Front-end code change data =>
§

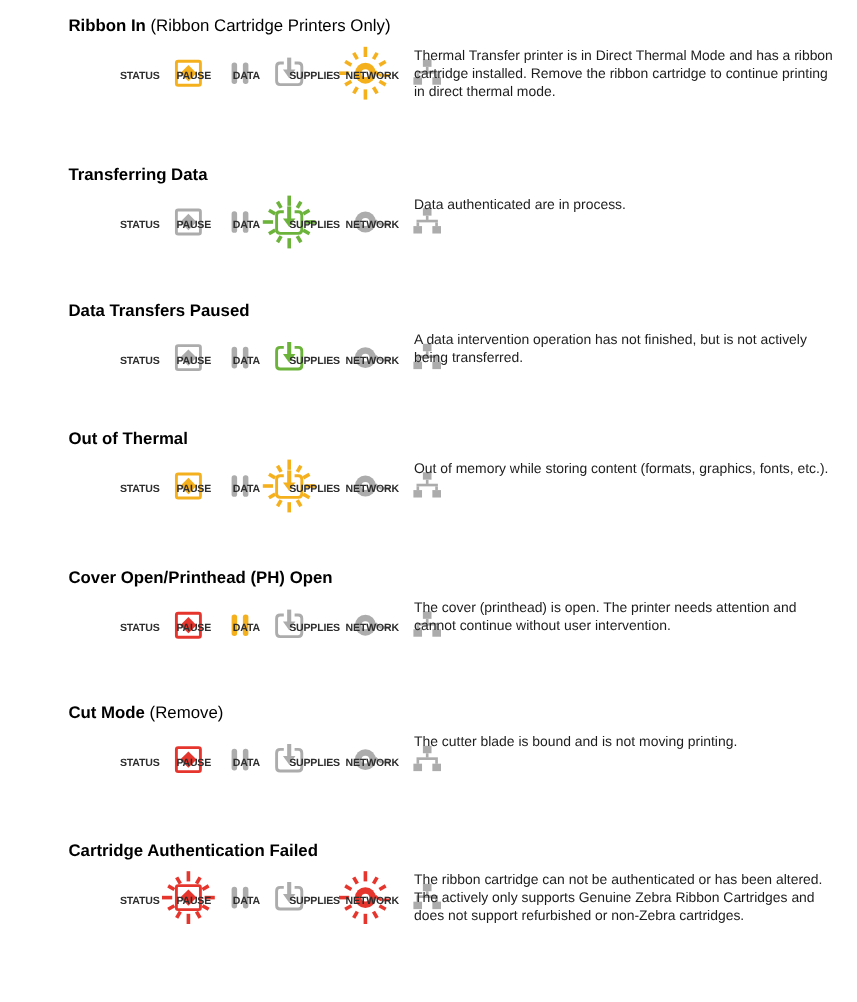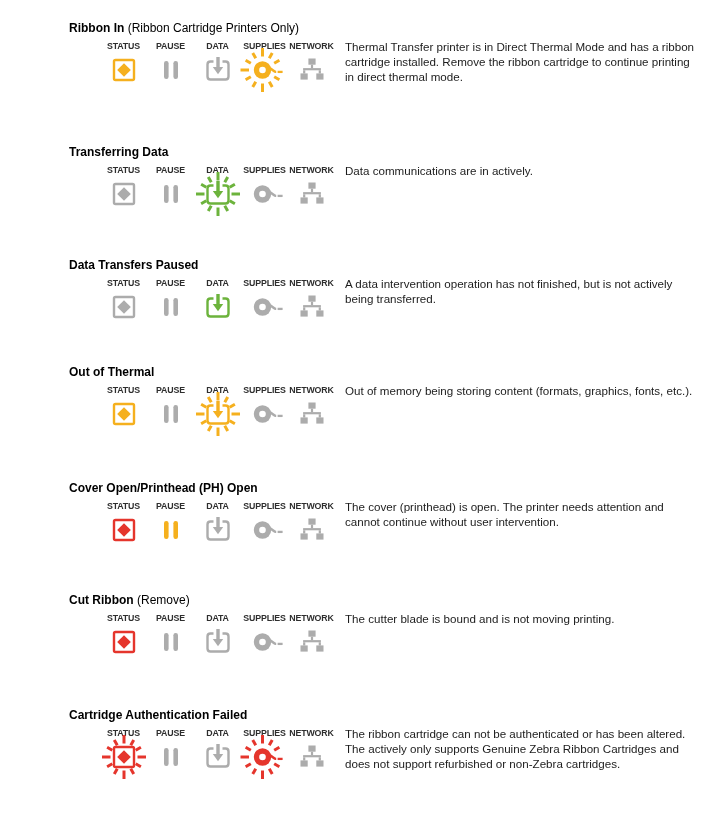"Ribbon In (Ribbon Cartridge Printers" .sec-title { font-size: 12px -> 14px; margin-left: 12px -> none; top: 8px -> 0 }
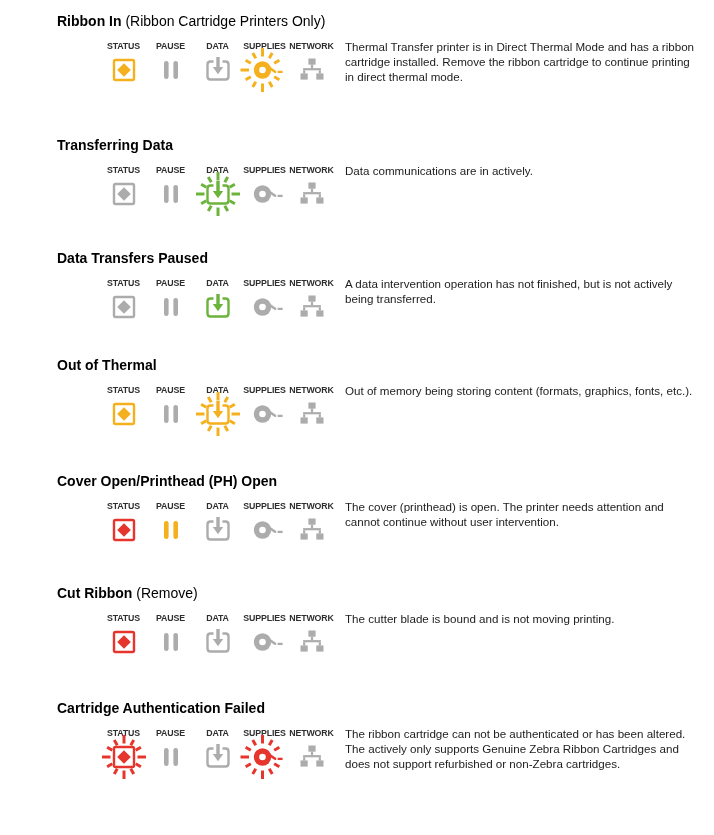"STATUS" .indicator { flex-direction: column -> none }
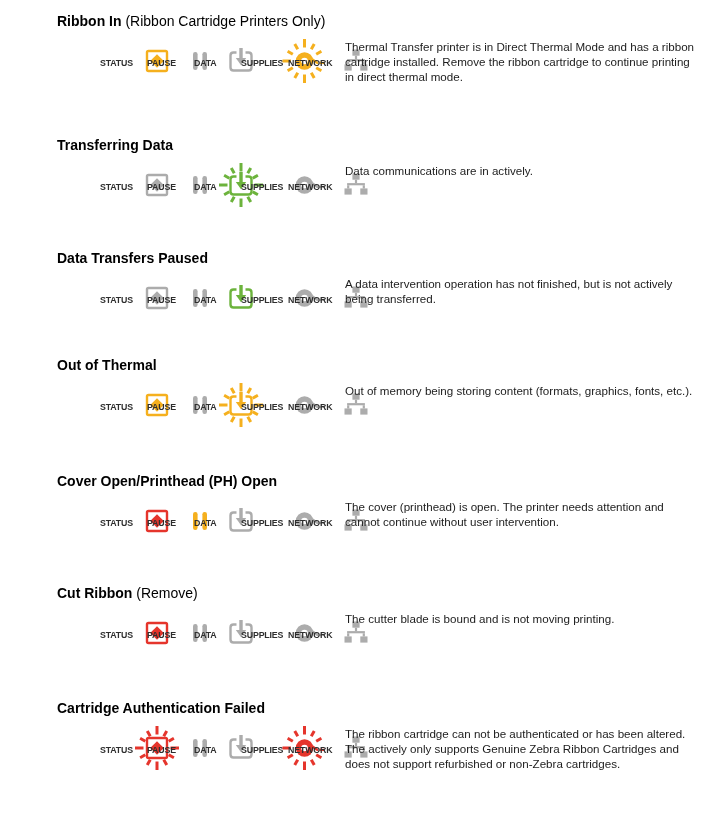"Data communications are in actively." p.sec-desc { text: communications are in actively -> authenticated are in process }
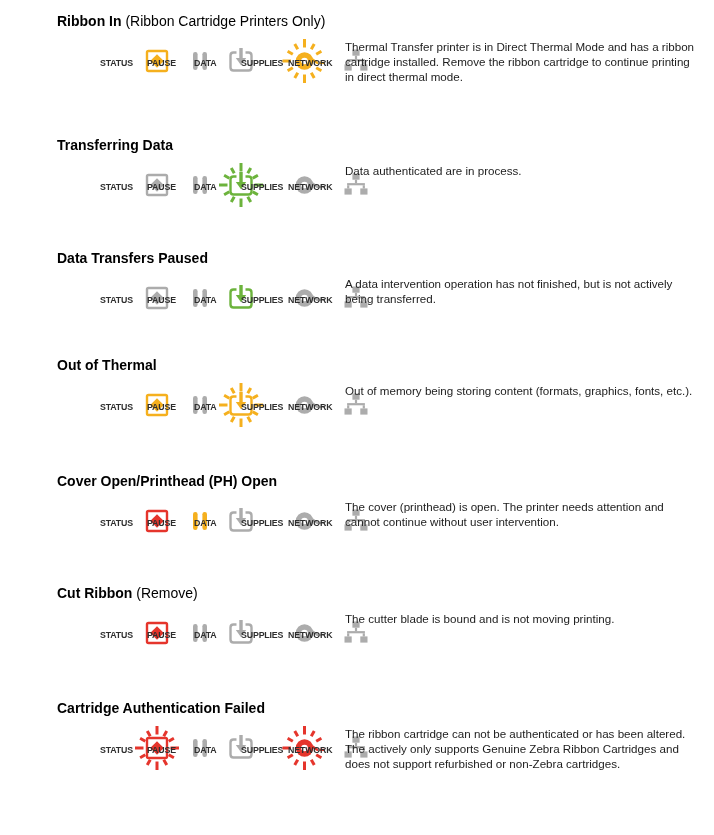"Out of memory being storing" p.sec-desc { text: being -> while }
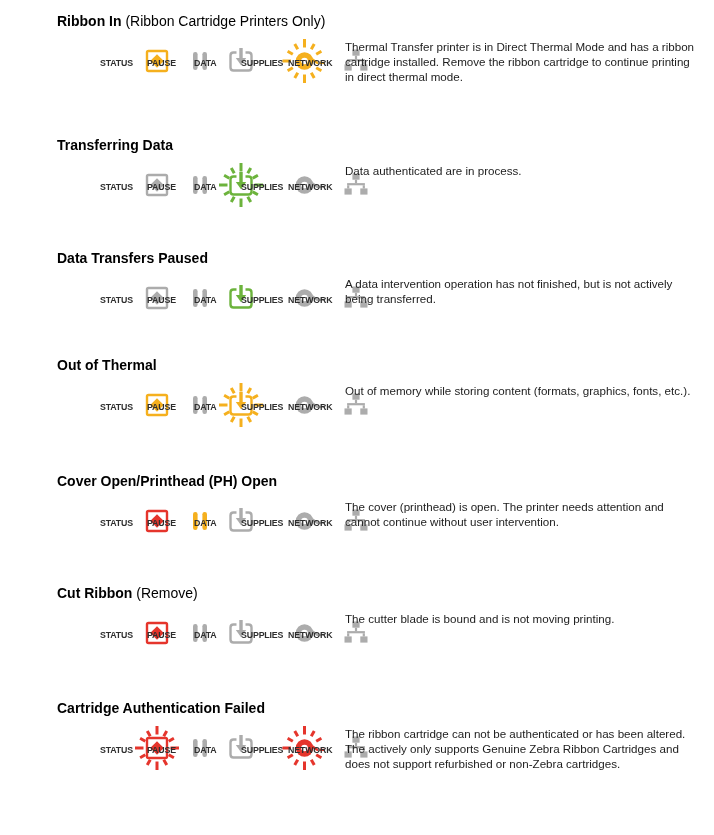"Cut Ribbon" span.t-bold { text: Ribbon -> Mode }
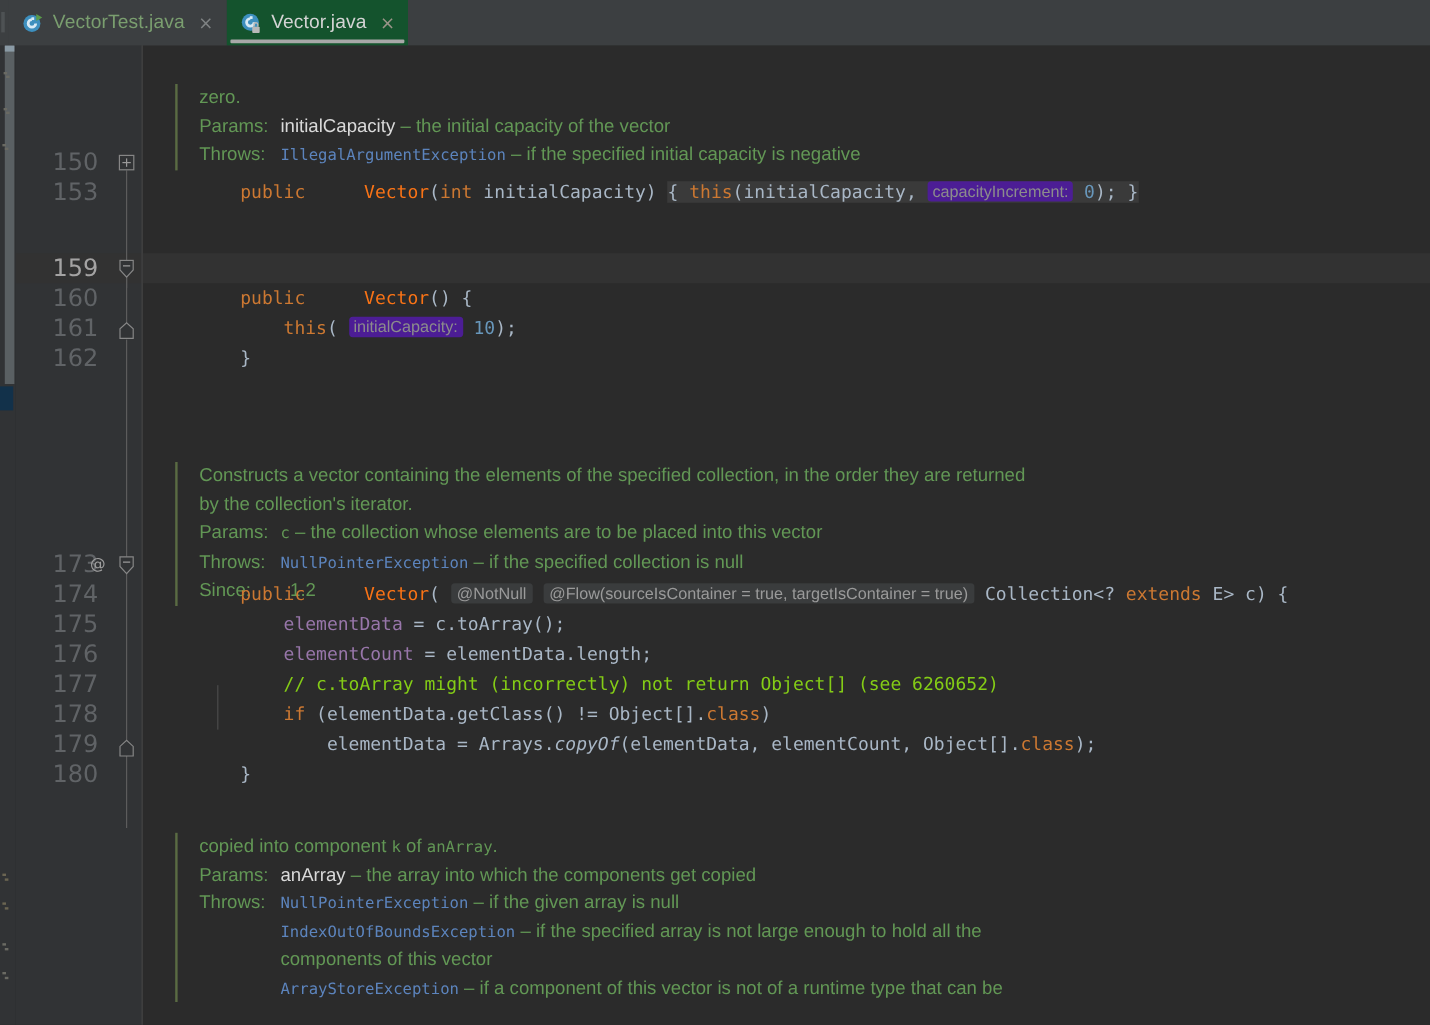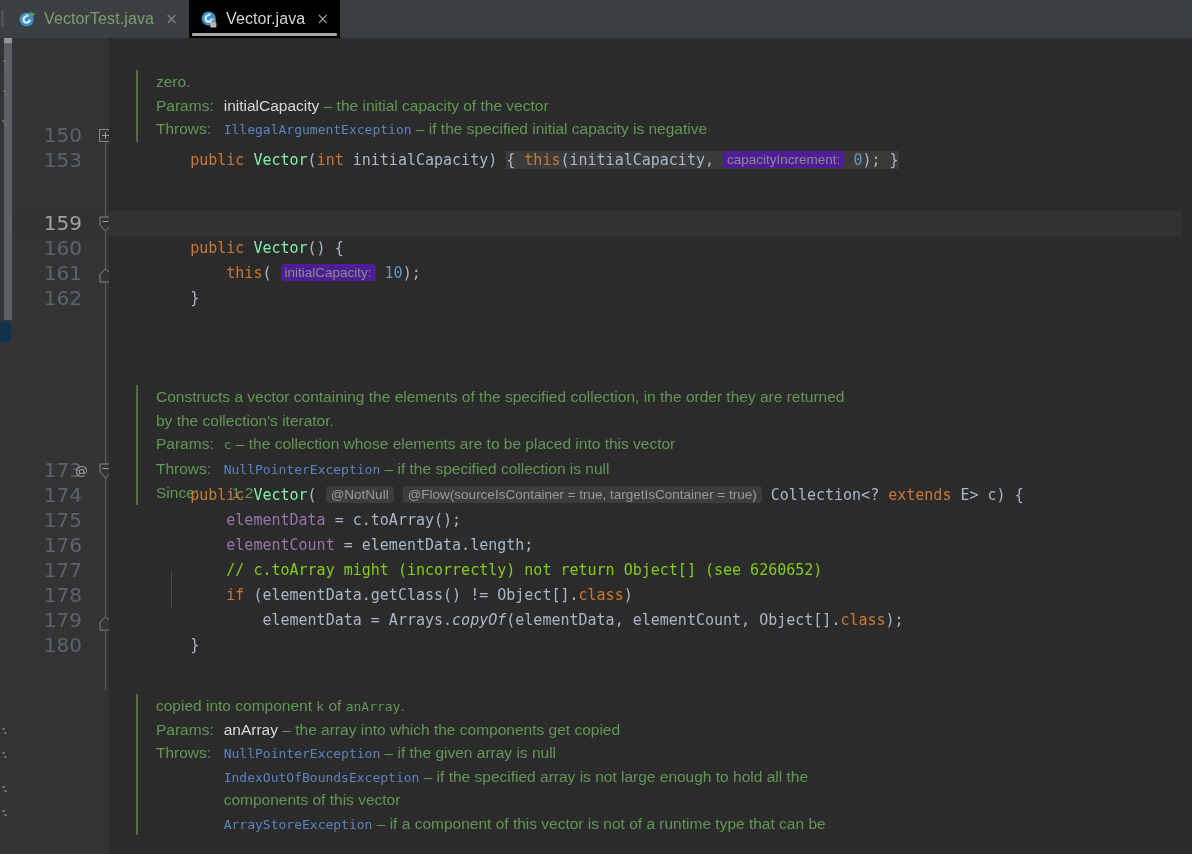"Vector.java" .tab.active { background: #000000 -> #14532d }
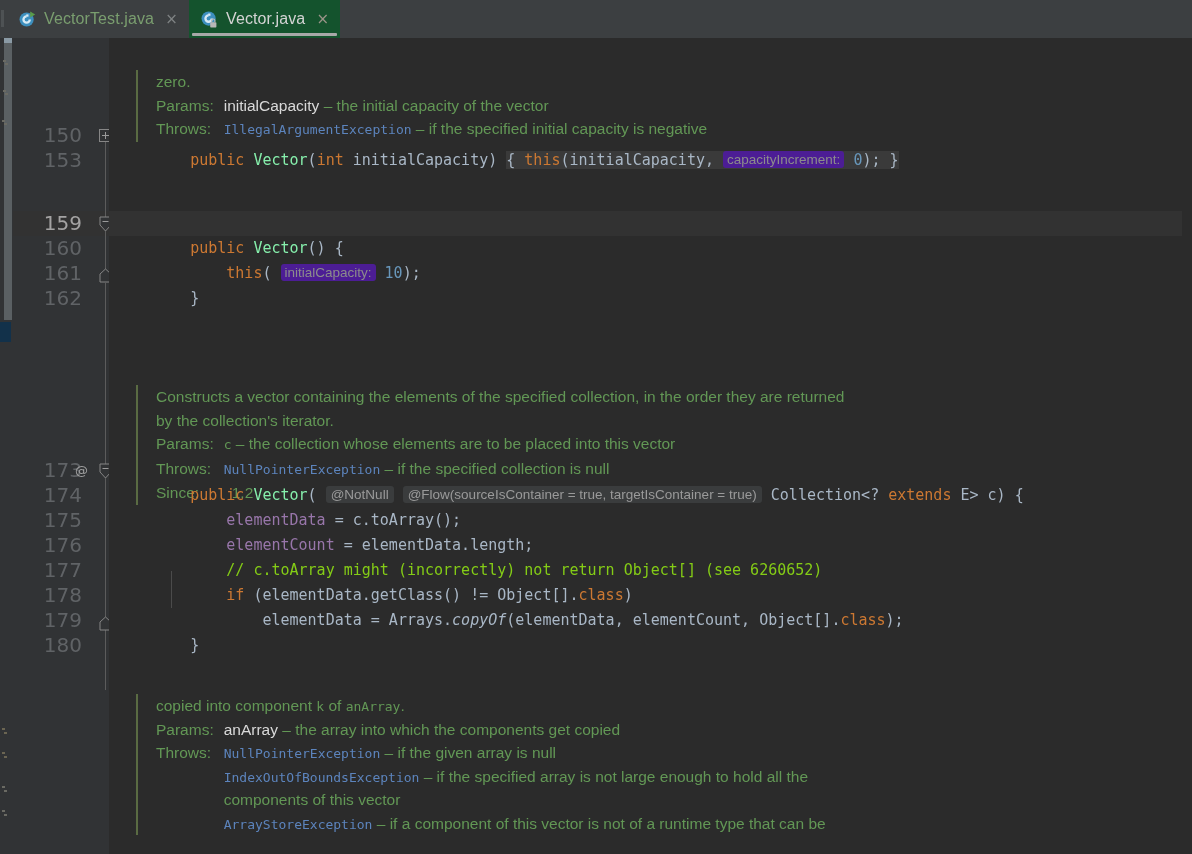"zero." .editor { left: 109px -> 119px }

§

Work request =>
Give again, word for word, only the lines from the line containing "text: communications are" through the last line above, both included; leave the pictures out.

Problem solution =>
"Data communications are in actively." p.sec-desc { text: communications are in actively -> authenticated are in process }
"Out of memory being storing" p.sec-desc { text: being -> while }
"Cut Ribbon" span.t-bold { text: Ribbon -> Mode }
"Vector.java" .tab.active { background: #000000 -> #14532d }
"zero." .editor { left: 109px -> 119px }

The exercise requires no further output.